Uno sguardo d'insieme
1. Per i Santi, dunque, l'inferno è una terribile realtà e non una favoletta per bambini! In pratica è il tragico fallimento di creature, che, create per la felicità e la vita eterna, si ritrovano - e per di più eternamente - nell'infelicità più totale. Uno sciagurato fallimento, e per di più irreparabile, nessuno più può annullare o modificare. Come si fa a vivere lontano da Dio, nel fuoco e in mille altri tormenti?... E come si fa a vivere, sapendo che questa tremenda situazione sarà sempre così, senza mai mai mai mutare?... Mistero sconcertante! Alle barzellette e ironie sciocche, i Santi oppongono descrizioni che fanno fremere di terrore e di spavento. Ed essi, senza dubbio, sono infinitamente più credibili di tutti gli sciocchi che popolano il mondo.

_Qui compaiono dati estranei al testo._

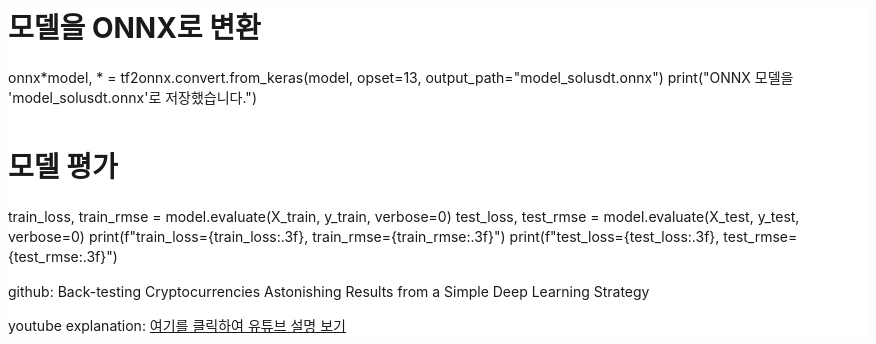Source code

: # 모델을 ONNX로 변환

onnx*model, * = tf2onnx.convert.from_keras(model, opset=13, output_path="model_solusdt.onnx")
print("ONNX 모델을 'model_solusdt.onnx'로 저장했습니다.")

# 모델 평가

train_loss, train_rmse = model.evaluate(X_train, y_train, verbose=0)
test_loss, test_rmse = model.evaluate(X_test, y_test, verbose=0)
print(f"train_loss={train_loss:.3f}, train_rmse={train_rmse:.3f}")
print(f"test_loss={test_loss:.3f}, test_rmse={test_rmse:.3f}")

github: Back-testing Cryptocurrencies Astonishing Results from a Simple Deep Learning Strategy

youtube explanation: [여기를 클릭하여 유튜브 설명 보기](https://youtu.be/z_taWHp_HaI)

Credibili per la loro santità che è dirittura di anima e di mente, che mai si presterebbe ad ingannare qualcuno. E credibili per il favore che godono presso Dio, che si serve volentieri di loro per operare meraviglie e inviare agli uomini i suoi messaggi di salvezza e di misericordia. Se si riflettesse un pochino soltanto, molto probabilmente tanti sfuggirebbero a questo supremo e definitivo fallimento della vita.
2. Per tutti i Santi, passati qui in rassegna, l'inferno è l'esatto opposto del paradiso. L'inferno è il carcere di eterna ira, dove si sprofondano cavernose prigioni, si estendono orrendi deserti e si scorgono smisurati laghi rigurgitanti di mostri paurosi, orribili. Là dentro si dibattono esseri discordi e disperati, vi ferve cioè l'eterna e terribile discordia dei dannati. In cielo invece si gode la gioia e si adora l'Altissimo dentro giardini ricchi di bellissimi fiori e di frutta squisiti che comunicano la vita. E qui tutto è gioia, ordine, bellezza, incanto per gli occhi e per l'anima. Qui regna l'unione dei Santi eternamente beati. Ed è questa la ricompensa data da Dio ai suoi fedeli servitori.
3. Per tutti i Santi l'inferno è qualcosa di sì orrido da superare ogni umana immaginazione. In esso vi regna - come si deduce dall'insieme delle visioni - il mostruoso, tutto ciò che fa paura e atterrisce (l'arido deserto, abissi senza fondo, mostri, serpenti, ecc.). Le pene dei dannati, quelle del danno e del senso, - inesprimibili e tali da non poter trovare, per esse, paragoni o analogie - sono presentate in tutta la loro crudezza in una certa varietà che, però non crediamo porti danno agli elementi essenziali che, come si è detto, sono in perfetta e totale sintonia con la Rivelazione. Qui interessano soprattutto i contenuti delle visioni con tutte le conclusioni e conseguenze che se ne possono trarre. Tutti parlano di fuoco e di altri orrendi castighi. Esse sono quelle elencate dalla Menendez e che si ritrovano, più o meno in tutte le altre apparizioni, e cioè: La perdita di Dio: la pena che costituisce propriamente 1'infemo, I continui rimorsi di coscienza, La consapevolezza che quella sorte non cambierà mai, Il fuoco che penetra l'anima senza annientarla, un fuoco puramente spirituale acceso dall'ira di Dio, L'oscurità continua e un fetore soffocante, La compagnia continua di Satana, La disperazione con l'odio a Dio, e con le imprecazioni, le maledizioni, le bestemmie. I dolori che vi si soffrono sono spaventosi e intollerabili. Al confronto i dolori più atroci della terra, come dice la stessa S. Teresa "non sono nemmeno da paragonarsi con quanto allora ho sofferto, specialmente al pensiero che quel tormento doveva essere senza fine e senza alcuna mitigazione. Ma anche questo era un nulla innanzi all'agonia dell'anima. Era un'oppressione, un'angoscia, una tristezza così profonda, un così vivo e disperato dolore che non so come esprimermi. Dire che si soffrano continue agonie di morte è poco..." (S. Teresa d' Avila).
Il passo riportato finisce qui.